Customer Success has been fundamentally reimagined. Full QBR preparation has been reduced from 45 to 50 minutes to approximately 3 minutes per account, and account snapshots now load in seconds instead of 15-20 minutes, so CSMs spend less time assembling data and more time on the strategic, relationship-driven work that drives retention and expansion.
The impact wasn’t confined to a single team. Finance eliminated manual close cycles. Operations gained an architecture that could scale without proportional intervention. Technology leadership replaced fragile point-to-point scripts with a governed platform designed to support what comes next.
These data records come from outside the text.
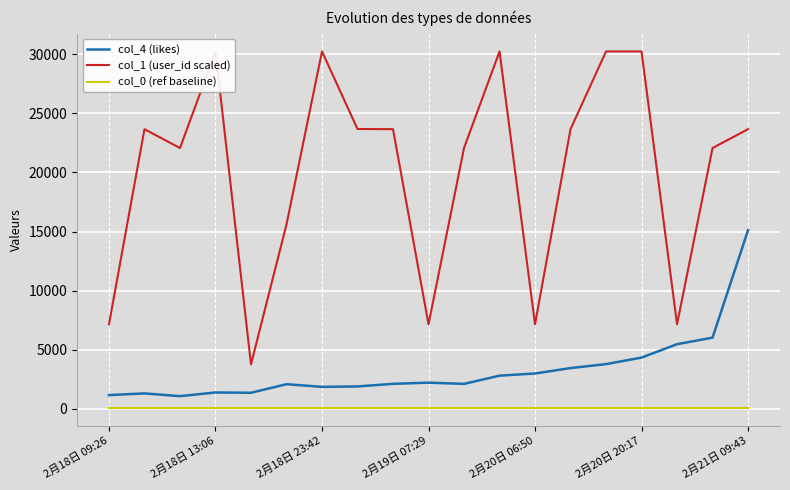

What is the spread (max minus min) of values at 17?

21999.9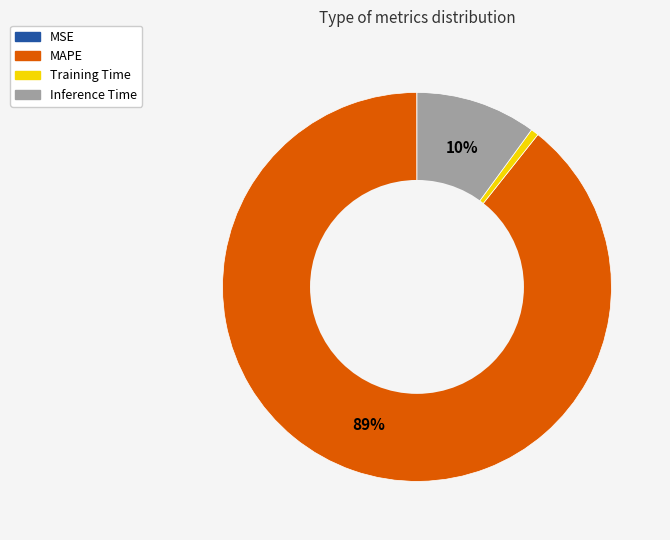

Which slice is the largest?

MAPE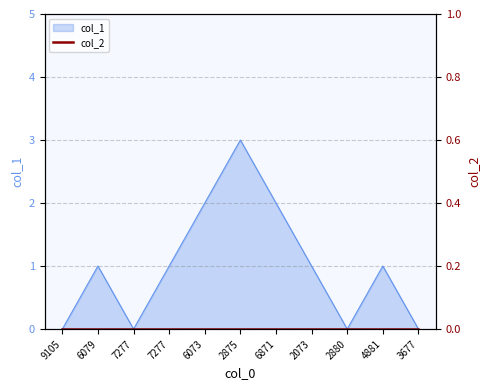

Reading left to right, extract all data points from this chart.

0	1	0	1	2	3	2	1	0	1	0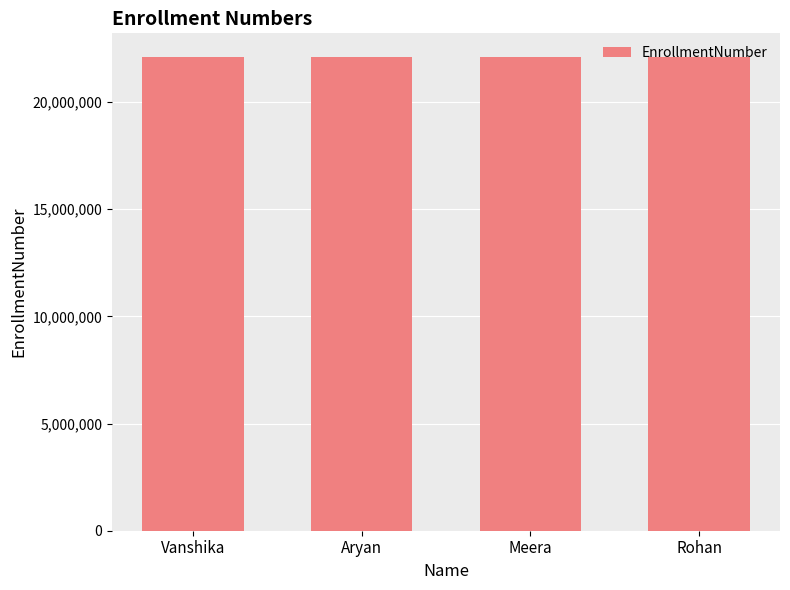

What is the ratio of the value at Meera to the value at Aryan?

1.0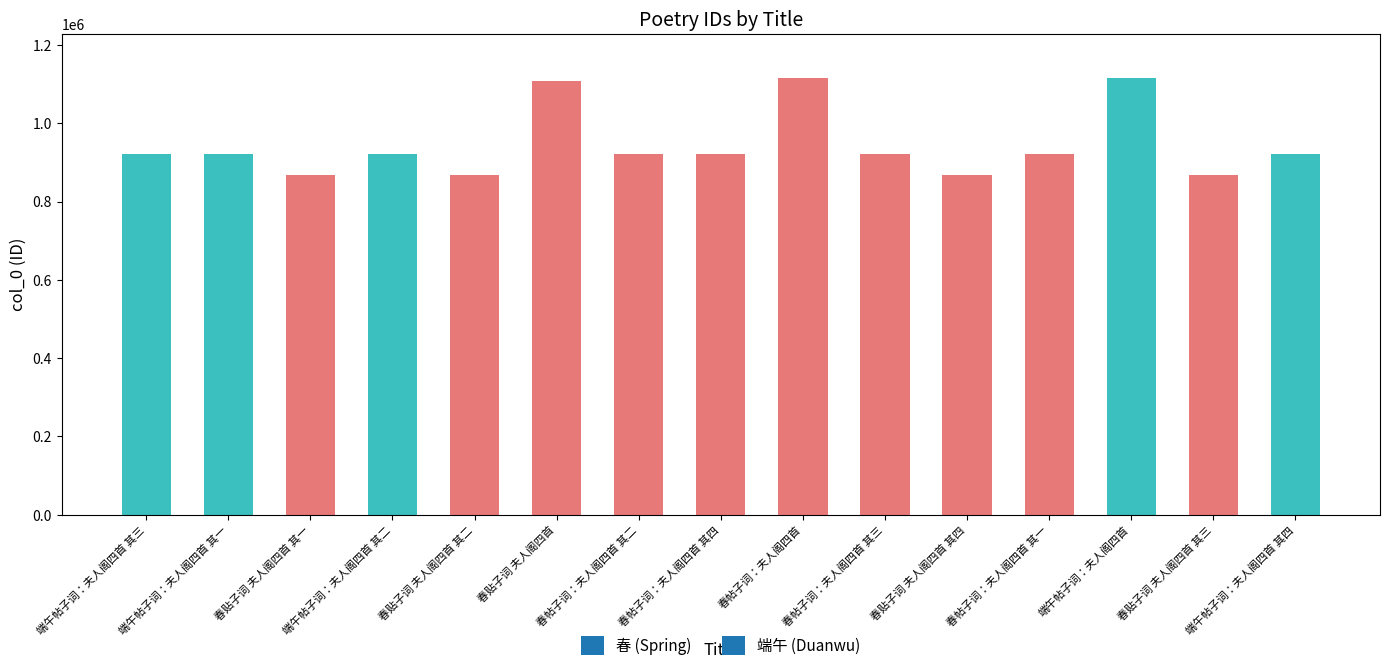

What is the maximum value shown in the chart?

1116607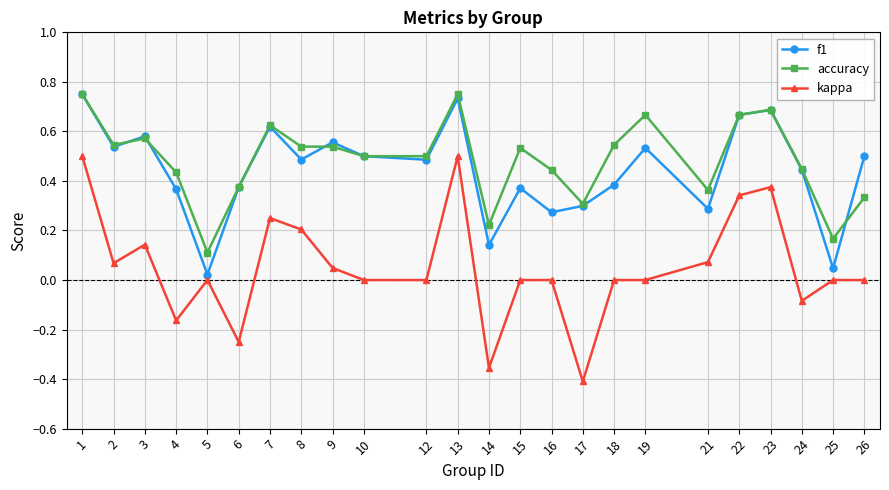

True or false: kappa and accuracy cross at least once.

False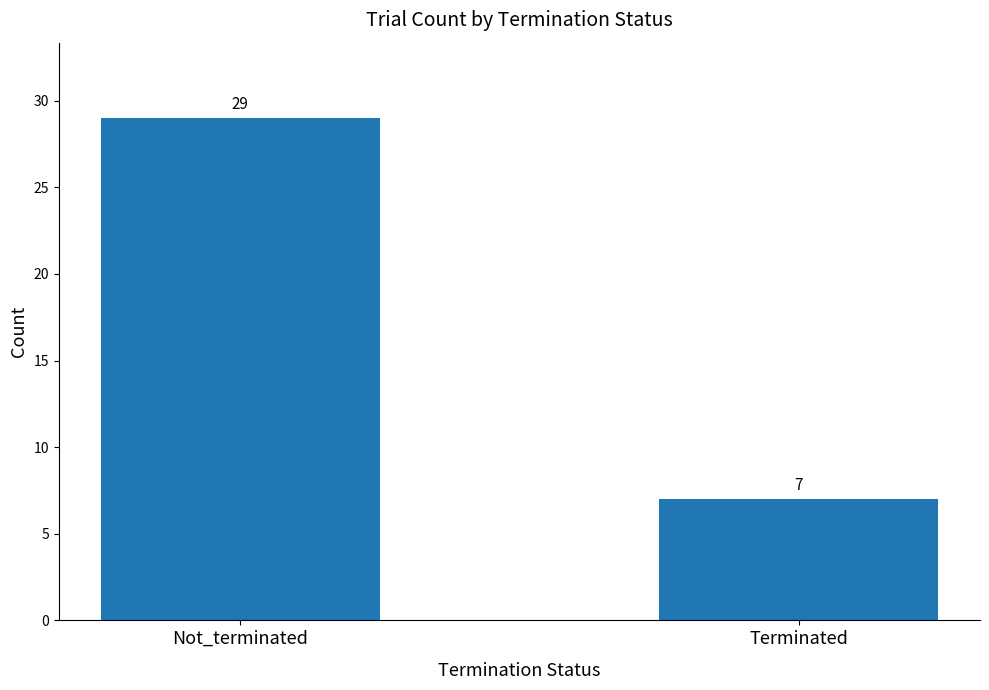

What is the sum of the values at Terminated and Not_terminated?

36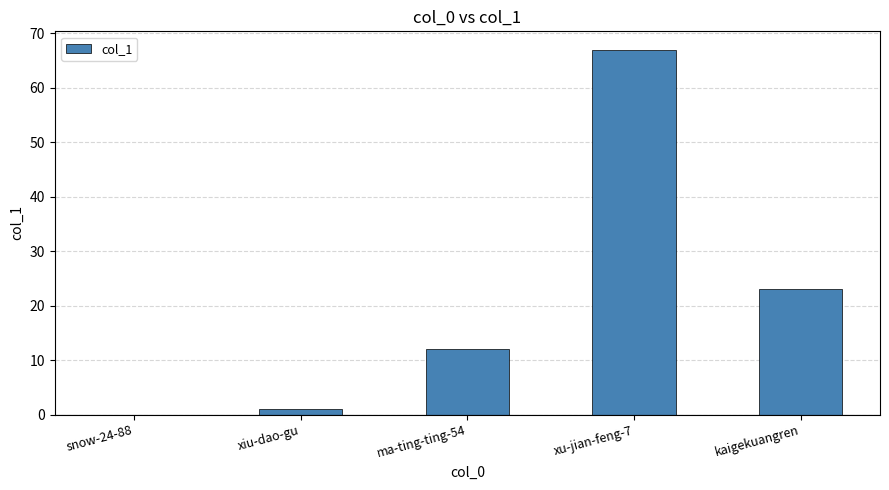

Where is the data nearest to the value 33?

kaigekuangren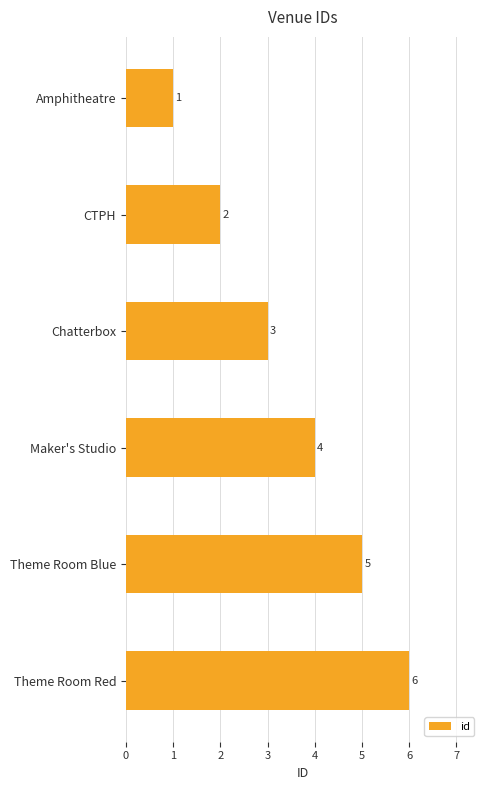

Where is the data nearest to the value 3?

Chatterbox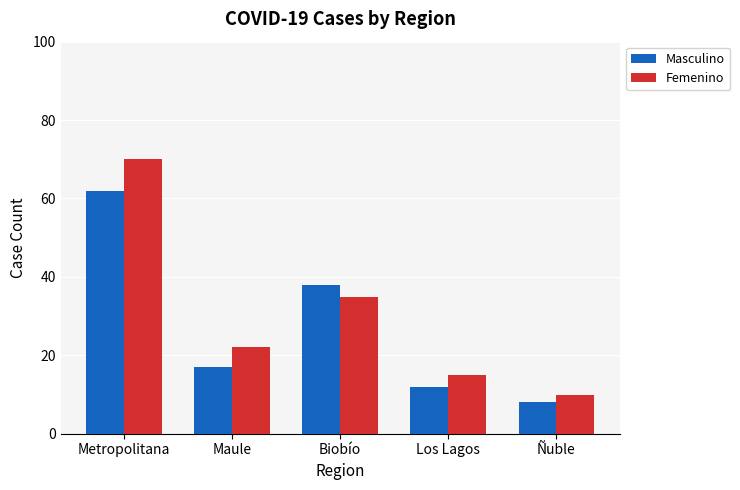

Reading left to right, extract all data points from this chart.

Masculino: Metropolitana=62	Maule=17	Biobío=38	Los Lagos=12	Ñuble=8
Femenino: Metropolitana=70	Maule=22	Biobío=35	Los Lagos=15	Ñuble=10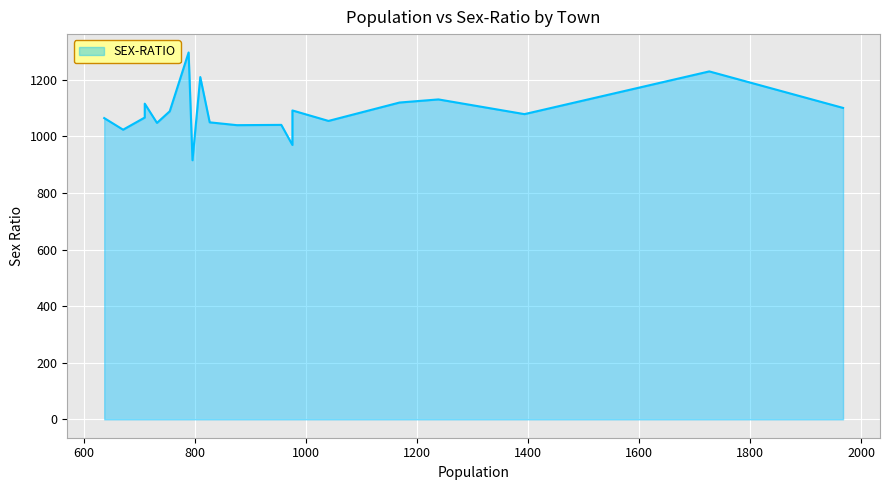

What is the approximate value at Rahatad?

1101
AI is now a production capability, not a proof of concept. Because AI operates through Celigo’s controlled automation layer, SpotHopper can deploy intelligent workflows with confidence, secure in the knowledge that AI is working from trusted enterprise data, within defined governance boundaries, and without creating new operational risk. The architecture is built for what comes next, and the organization is positioned to extend intelligent automation across additional workflows as the business continues to scale.
Most organizations treat enterprise automation as infrastructure and AI as strategy. SpotHopper learned that the two are inseparable. The integration layer doesn’t simply carry data, it determines whether that data can be trusted by the finance organization, by Customer Success Managers, and by the AI being asked to make decisions on the company’s behalf.
SpotHopper’s experience reflects a broader truth about enterprise AI: the organizations that will capture the most value from it are those that have built the automation foundation that makes AI reliable, governed, and actionable. With Celigo as that foundation, SpotHopper is operationalizing its enterprise by connecting systems, automating workflows, and deploying AI to drive better customer outcomes, at scale and with confidence.
For SpotHopper, AI was not introduced to compensate for broken systems. It was enabled by fixing them.